## WORK TO BE COMPLETED
Transcribe the listing below only from the line with "nose: (646, 137)" up to and including the line with "right knee: (220, 667)".
MATERIAL SHOWN Block Start
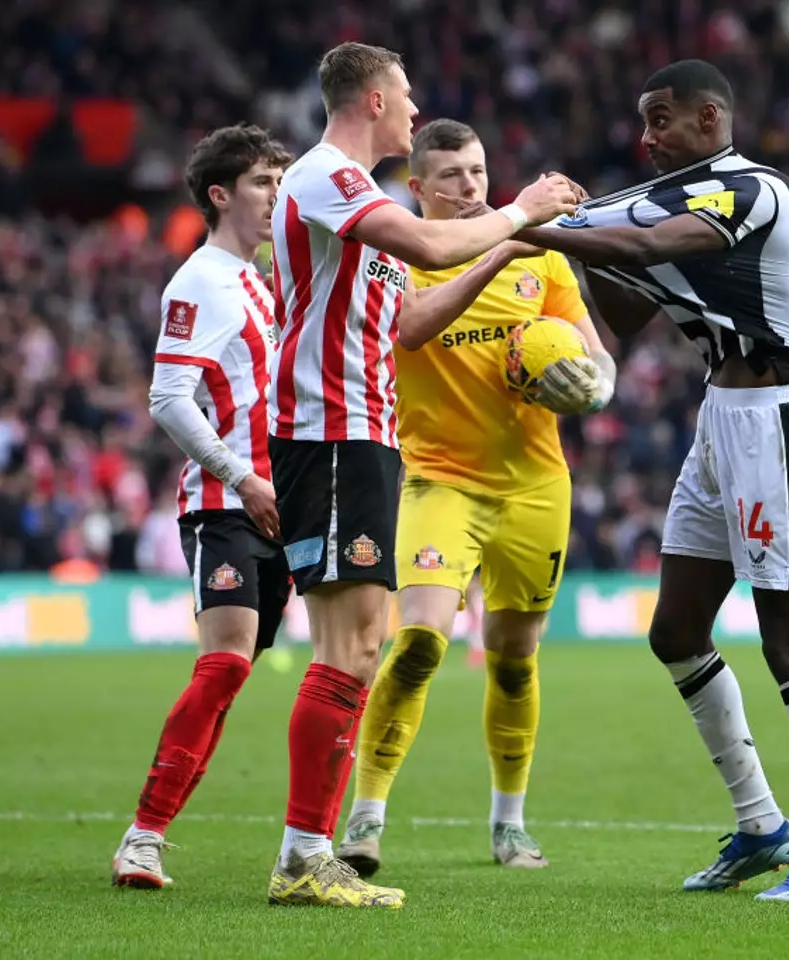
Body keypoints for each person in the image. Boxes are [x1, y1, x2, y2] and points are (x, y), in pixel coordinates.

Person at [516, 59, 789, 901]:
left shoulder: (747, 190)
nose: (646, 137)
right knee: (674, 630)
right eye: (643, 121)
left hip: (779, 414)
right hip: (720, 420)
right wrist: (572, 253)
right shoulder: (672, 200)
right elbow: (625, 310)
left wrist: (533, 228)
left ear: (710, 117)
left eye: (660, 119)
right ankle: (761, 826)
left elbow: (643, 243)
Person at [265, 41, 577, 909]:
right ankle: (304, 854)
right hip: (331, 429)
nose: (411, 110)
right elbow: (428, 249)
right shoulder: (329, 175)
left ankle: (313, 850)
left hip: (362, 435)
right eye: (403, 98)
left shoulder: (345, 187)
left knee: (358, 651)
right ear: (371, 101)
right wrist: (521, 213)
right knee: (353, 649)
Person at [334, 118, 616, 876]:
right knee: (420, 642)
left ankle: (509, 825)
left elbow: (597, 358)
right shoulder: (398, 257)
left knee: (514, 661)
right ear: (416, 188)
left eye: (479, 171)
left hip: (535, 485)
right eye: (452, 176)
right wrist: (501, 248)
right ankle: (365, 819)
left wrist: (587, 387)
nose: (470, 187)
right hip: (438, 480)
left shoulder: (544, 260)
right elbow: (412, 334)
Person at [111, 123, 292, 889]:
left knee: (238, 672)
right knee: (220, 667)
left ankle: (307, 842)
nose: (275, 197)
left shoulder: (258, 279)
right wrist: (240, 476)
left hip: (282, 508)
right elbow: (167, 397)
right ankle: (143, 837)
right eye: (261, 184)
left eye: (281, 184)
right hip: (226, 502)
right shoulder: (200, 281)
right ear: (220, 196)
MATERIAL SHOWN Block End
MATERIAL SHOWN Block Start
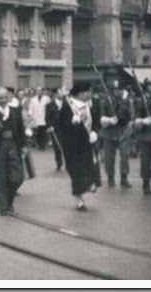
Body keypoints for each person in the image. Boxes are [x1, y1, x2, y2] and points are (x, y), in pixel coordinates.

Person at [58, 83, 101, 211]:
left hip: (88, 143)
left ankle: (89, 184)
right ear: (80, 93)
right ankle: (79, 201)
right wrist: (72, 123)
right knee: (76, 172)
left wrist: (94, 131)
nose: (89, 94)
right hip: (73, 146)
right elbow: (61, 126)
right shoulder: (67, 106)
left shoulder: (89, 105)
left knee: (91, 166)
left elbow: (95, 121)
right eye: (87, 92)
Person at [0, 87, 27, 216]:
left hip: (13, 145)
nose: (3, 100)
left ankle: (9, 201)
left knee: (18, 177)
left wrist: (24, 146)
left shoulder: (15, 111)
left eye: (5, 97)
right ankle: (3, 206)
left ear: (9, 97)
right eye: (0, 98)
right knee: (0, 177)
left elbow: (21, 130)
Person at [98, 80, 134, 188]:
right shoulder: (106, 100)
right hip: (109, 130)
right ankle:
MATERIAL SHOWN Block End
## ANSWER SECTION
nose: (646, 137)
right knee: (674, 630)
right eye: (643, 121)
left hip: (779, 414)
right hip: (720, 420)
right wrist: (572, 253)
right shoulder: (672, 200)
right elbow: (625, 310)
left wrist: (533, 228)
left ear: (710, 117)
left eye: (660, 119)
right ankle: (761, 826)
left elbow: (643, 243)
Person at [265, 41, 577, 909]:
right ankle: (304, 854)
right hip: (331, 429)
nose: (411, 110)
right elbow: (428, 249)
right shoulder: (329, 175)
left ankle: (313, 850)
left hip: (362, 435)
right eye: (403, 98)
left shoulder: (345, 187)
left knee: (358, 651)
right ear: (371, 101)
right wrist: (521, 213)
right knee: (353, 649)
Person at [334, 118, 616, 876]:
right knee: (420, 642)
left ankle: (509, 825)
left elbow: (597, 358)
right shoulder: (398, 257)
left knee: (514, 661)
right ear: (416, 188)
left eye: (479, 171)
left hip: (535, 485)
right eye: (452, 176)
right wrist: (501, 248)
right ankle: (365, 819)
left wrist: (587, 387)
nose: (470, 187)
right hip: (438, 480)
left shoulder: (544, 260)
right elbow: (412, 334)
Person at [111, 123, 292, 889]:
left knee: (238, 672)
right knee: (220, 667)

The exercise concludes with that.